Here is a revamp of a recipe from 2007, I reworked the ingredients and lighten up the dressing - I have over looked zucchinis in the past since i found them uninteresting but I do have to say - I have a new outlook on them - Enjoy



1 pound of fresh carrots – grated

3 large zucchini – grated, about a pound

1/3 of cup of rough chopped cilantro

4 sprigs of fresh mint, chopped and stems removed

1 cup, chopped then crushed apples, see below

1/2 cup dries cranberries


3 limes, juiced and zested

1/3 cup of raw honey

3 cloves of garlic, minced then crsuhed

2 Thai Chilis, minced then crushed

3 table spoons of rice wine vinegar

1 teaspoon corander seeds

1 teaspoon of hot pepper sesame oil

Salt and pepper to taste


Chopped fresh cilantro

¼ cup of unsalted peanuts


In a mortar place the corander seeds and crsuh with the pestle, followed by the chilis and the garlic. Transfer mixture to a bowl and add the balance of the sauce ingredients, whisk and set aside. It needs to stand for about 15 to 20 minutes.

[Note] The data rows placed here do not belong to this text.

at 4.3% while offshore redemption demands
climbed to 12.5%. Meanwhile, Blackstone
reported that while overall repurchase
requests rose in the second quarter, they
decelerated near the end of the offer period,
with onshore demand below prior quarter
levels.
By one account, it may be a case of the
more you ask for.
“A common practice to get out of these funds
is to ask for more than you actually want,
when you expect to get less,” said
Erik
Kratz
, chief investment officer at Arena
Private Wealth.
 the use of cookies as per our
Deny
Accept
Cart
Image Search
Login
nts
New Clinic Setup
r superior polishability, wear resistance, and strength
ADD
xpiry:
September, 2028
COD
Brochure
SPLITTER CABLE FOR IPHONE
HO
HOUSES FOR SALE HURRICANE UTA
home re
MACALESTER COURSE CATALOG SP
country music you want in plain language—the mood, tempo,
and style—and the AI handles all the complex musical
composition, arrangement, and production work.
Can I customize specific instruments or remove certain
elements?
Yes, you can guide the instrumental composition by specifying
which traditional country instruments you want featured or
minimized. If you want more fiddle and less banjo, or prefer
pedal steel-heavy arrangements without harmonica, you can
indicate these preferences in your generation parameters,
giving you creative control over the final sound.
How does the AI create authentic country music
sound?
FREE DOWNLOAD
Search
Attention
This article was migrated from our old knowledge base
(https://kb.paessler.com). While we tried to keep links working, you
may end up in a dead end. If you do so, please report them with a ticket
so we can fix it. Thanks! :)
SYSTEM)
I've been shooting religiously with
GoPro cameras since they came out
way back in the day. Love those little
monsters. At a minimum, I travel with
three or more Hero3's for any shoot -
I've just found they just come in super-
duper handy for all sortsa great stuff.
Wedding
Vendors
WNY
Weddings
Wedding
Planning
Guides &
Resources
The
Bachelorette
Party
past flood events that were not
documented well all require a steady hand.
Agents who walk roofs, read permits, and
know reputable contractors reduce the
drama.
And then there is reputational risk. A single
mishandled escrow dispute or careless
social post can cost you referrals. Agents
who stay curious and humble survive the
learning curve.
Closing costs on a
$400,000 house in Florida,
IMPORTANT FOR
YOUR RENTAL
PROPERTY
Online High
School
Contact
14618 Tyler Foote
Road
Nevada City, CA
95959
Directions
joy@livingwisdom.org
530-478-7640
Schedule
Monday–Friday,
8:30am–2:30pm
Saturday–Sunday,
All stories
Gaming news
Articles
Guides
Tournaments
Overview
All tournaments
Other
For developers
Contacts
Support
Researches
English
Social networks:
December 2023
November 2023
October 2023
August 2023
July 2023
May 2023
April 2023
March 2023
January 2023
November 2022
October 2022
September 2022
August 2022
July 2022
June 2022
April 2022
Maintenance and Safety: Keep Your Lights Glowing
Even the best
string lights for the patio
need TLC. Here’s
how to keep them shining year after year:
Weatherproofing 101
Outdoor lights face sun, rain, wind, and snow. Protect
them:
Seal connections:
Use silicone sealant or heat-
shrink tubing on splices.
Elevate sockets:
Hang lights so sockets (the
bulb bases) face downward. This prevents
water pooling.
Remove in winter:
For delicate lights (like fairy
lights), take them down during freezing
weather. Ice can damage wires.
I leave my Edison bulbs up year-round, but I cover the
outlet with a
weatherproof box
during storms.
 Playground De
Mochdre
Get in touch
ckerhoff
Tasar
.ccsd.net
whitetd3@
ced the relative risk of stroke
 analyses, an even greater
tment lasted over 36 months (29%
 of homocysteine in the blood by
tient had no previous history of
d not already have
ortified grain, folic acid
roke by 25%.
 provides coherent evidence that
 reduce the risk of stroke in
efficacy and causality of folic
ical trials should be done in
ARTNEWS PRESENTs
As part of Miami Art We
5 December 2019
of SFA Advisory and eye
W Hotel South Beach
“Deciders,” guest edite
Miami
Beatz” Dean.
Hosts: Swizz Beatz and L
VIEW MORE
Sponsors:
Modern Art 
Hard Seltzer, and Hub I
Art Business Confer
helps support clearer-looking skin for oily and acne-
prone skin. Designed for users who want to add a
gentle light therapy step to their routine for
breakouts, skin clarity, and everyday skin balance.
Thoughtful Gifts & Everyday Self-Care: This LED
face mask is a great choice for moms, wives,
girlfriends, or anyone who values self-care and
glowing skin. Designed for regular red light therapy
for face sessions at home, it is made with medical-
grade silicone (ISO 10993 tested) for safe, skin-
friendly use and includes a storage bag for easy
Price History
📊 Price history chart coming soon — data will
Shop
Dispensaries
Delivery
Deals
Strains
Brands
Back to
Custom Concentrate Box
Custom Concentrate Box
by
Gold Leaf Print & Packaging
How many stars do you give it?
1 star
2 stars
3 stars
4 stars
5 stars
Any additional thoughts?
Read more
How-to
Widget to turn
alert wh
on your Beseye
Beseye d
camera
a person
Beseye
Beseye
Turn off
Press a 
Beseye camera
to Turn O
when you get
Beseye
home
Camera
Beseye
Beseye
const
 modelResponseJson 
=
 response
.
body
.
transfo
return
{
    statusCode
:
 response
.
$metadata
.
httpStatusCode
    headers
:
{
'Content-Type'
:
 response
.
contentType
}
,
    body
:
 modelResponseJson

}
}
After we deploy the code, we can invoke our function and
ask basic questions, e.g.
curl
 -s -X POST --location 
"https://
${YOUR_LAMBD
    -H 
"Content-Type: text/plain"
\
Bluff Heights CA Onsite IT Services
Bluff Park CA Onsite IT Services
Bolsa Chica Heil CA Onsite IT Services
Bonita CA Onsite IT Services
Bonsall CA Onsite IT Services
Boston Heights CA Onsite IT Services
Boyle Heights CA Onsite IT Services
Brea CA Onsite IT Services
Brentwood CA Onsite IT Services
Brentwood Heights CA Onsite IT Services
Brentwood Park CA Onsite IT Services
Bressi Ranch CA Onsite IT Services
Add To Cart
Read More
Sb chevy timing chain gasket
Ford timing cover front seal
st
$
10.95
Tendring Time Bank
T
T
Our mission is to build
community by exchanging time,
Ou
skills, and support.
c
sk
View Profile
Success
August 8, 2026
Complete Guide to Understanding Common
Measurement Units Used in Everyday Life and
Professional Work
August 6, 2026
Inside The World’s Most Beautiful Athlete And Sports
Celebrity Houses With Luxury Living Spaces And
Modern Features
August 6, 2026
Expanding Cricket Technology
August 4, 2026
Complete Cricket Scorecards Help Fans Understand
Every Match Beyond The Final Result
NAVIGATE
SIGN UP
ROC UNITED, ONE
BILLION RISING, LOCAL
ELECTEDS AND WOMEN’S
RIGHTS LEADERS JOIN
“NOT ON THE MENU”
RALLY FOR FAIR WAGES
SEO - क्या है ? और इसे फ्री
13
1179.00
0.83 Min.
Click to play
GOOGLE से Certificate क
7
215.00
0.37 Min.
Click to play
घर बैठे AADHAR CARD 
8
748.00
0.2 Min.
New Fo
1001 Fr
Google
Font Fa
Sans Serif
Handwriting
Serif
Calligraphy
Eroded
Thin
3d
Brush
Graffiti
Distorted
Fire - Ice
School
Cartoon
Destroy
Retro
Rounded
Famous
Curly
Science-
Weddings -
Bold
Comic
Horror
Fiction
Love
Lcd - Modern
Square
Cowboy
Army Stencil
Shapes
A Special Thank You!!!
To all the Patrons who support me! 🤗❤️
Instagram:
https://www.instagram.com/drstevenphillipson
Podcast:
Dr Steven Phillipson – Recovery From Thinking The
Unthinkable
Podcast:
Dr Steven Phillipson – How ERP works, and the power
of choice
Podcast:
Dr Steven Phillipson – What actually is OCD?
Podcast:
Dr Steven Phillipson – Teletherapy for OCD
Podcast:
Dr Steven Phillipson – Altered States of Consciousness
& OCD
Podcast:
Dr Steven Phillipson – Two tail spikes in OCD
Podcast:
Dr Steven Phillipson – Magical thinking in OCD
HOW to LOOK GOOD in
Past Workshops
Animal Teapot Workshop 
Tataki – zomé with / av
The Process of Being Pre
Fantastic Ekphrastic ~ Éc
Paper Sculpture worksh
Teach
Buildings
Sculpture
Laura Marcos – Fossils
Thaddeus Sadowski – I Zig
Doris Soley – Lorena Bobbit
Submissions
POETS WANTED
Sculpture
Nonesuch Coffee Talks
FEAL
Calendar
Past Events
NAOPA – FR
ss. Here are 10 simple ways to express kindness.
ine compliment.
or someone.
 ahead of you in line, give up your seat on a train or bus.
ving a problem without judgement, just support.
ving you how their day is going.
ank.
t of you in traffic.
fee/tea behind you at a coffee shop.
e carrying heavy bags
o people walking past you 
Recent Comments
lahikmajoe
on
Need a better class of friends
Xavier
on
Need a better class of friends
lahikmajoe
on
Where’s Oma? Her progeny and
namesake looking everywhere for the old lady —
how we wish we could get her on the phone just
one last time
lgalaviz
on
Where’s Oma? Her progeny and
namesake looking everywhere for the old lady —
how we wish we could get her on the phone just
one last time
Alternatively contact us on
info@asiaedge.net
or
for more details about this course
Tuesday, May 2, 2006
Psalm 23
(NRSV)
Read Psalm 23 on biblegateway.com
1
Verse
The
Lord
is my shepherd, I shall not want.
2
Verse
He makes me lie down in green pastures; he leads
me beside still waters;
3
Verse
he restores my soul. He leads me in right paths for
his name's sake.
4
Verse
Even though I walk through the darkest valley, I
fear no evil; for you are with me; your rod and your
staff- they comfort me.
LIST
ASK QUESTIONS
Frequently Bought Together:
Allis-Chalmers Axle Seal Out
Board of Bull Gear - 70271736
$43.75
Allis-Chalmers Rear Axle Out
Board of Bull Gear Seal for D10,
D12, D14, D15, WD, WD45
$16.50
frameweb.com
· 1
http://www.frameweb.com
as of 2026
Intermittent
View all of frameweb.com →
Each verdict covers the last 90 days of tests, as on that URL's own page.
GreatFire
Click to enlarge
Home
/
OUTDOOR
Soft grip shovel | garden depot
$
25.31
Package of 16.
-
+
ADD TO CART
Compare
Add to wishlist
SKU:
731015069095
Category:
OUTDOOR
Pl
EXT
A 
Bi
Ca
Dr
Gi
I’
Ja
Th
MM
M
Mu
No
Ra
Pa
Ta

Place the diced apples into a ziplock bag, squeeze the air out and then gentle smash the apples with a meat tenderizing mallet (using the smooth side). The pour into a severing bowl followed by the cranberries, toss, then add the balance of the slaw ingredients, toss.

Add the sauce to the carrots/zucchini mixture in the serving bowl and toss. Cover and chill for at least 1/2 hour prior to serving.